In a Valley of Violence
Director: Ti West
Writer: Ti West
Cast: Ethan Hawke, John Travolta, Taissa Farmiga, James Ransone, Karen Gillan, Toby Huss, Tommy Nohilly, Larry Fessenden, Burn Gorman
Part of: the surprise movie at the /slash Filmfestival
Seen on: 29.9.2016
[Review by cornholio.]
Paul (Ethan Hawke) and his dog are travelling on their own when their paths cross with a drunk priest (Burn Gorman) who tries to rob them. Although Paul gets the better of him, after the encounter he decides to pass through the small town of Denton. But trouble follows him there and he finds himself provoked by deputy Gilly (James Ransone). After a quick fight and a polite visit by the Sheriff (John Travolta), things seem to be resolved. But maybe Paul can’t shake Denton quite as quickly as he thought.
In a Valley of Violence is basically John Wick in the Wild West, but since I’m not much of a Western fan, that transfer didn’t completely work for me, although there is much to enjoy about the film.

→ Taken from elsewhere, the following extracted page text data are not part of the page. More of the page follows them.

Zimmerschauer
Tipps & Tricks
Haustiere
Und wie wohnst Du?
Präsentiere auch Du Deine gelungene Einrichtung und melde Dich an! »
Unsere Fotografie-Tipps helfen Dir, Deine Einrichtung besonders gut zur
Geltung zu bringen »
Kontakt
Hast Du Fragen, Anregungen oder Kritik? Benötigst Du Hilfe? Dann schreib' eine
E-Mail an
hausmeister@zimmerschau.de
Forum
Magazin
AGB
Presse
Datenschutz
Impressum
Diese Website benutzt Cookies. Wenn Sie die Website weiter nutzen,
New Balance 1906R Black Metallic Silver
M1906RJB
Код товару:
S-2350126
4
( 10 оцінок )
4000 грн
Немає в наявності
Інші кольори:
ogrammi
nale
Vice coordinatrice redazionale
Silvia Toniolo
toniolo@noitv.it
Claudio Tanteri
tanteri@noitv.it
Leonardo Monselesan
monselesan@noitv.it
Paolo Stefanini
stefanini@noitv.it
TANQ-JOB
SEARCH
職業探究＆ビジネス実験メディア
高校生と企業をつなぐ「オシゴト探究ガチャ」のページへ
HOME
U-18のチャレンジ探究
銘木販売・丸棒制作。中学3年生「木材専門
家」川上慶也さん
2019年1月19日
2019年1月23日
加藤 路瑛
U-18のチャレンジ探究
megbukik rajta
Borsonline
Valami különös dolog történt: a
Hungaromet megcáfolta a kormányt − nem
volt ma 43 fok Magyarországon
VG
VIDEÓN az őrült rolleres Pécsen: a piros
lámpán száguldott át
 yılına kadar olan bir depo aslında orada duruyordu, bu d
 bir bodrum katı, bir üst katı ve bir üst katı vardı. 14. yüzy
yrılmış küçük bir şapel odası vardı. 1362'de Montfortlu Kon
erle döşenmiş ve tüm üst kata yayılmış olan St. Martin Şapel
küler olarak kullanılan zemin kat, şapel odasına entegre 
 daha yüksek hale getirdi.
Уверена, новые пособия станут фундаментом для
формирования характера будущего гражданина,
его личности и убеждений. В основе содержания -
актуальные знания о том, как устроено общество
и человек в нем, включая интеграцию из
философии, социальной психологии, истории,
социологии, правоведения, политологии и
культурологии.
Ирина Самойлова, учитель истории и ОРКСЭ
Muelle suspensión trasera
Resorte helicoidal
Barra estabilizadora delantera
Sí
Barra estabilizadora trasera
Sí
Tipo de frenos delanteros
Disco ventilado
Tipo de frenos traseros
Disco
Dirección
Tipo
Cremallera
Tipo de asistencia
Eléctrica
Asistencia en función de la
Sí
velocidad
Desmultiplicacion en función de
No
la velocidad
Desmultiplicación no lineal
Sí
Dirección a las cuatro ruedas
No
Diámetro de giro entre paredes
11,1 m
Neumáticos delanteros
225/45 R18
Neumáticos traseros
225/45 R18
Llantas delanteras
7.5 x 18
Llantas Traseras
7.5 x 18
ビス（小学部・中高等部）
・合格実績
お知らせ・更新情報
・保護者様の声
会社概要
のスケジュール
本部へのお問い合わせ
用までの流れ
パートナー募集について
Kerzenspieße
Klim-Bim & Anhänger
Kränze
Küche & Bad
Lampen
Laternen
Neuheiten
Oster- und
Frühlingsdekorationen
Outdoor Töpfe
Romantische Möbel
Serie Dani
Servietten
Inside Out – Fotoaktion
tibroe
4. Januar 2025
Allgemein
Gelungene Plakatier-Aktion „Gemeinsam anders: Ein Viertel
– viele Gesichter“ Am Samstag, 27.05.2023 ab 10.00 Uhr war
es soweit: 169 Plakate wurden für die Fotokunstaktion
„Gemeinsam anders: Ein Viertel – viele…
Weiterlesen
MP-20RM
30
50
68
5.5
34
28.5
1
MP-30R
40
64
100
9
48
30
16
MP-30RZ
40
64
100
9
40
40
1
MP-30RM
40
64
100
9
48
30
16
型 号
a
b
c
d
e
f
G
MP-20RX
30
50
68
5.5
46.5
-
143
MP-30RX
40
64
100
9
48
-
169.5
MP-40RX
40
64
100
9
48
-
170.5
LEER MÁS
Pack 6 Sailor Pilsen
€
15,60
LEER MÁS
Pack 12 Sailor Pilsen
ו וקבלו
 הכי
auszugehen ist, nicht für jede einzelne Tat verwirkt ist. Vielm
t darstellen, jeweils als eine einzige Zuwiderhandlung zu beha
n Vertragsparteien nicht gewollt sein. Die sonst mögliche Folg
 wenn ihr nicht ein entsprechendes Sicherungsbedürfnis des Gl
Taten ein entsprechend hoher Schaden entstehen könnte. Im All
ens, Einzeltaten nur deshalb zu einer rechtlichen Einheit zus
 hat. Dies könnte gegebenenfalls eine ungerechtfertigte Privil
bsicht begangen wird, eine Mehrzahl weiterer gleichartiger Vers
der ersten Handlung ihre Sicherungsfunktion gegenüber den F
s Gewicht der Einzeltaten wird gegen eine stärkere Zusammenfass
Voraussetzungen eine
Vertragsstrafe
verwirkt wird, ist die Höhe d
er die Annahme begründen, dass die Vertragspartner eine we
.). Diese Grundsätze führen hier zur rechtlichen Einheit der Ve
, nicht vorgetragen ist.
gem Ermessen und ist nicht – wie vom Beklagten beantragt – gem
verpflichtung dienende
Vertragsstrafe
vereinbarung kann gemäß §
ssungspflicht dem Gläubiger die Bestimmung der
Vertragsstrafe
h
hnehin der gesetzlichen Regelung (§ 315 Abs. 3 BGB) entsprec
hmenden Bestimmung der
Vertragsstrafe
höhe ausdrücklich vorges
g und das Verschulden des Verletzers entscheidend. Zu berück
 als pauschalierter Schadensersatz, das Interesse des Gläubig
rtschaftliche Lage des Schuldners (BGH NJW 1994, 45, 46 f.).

The film has an excellent cast – it feels like Travolta hasn’t been this good in decades – and great dialogues that were often really funny. And it also has the absolute dog bonus. There is simply nothing better than a dog doing tricks and being cute, so they have that going for them. The soundtrack was also great and perfectly sets the mood.
So there really is much to like about the film. But there are also things that don’t fly as well. There’s the fact that the film features Native Americans, but only so that Paul would get some flimsy white-savioury character motivation. Fortunately that’s only a small side note.
The two women in the film feature more prominently and they are also treated very problematically. Ellie (Karen Gillan) was a vapid cliché, and Mary-Anne’s (Taissa Farmiga) obsession and immediate romantic inclination toward Paul was undermotivated and also creepy considering the almost 25 years of age difference between Farmiga and Hawke. At least she was likeable regardless, contrary to Ellie.
In the end the film simply didn’t manage to pull me in. It’s enjoyable, yes, but even though I applaud the general decision to make a funny film of this plot and setting, it was not enough to really convince.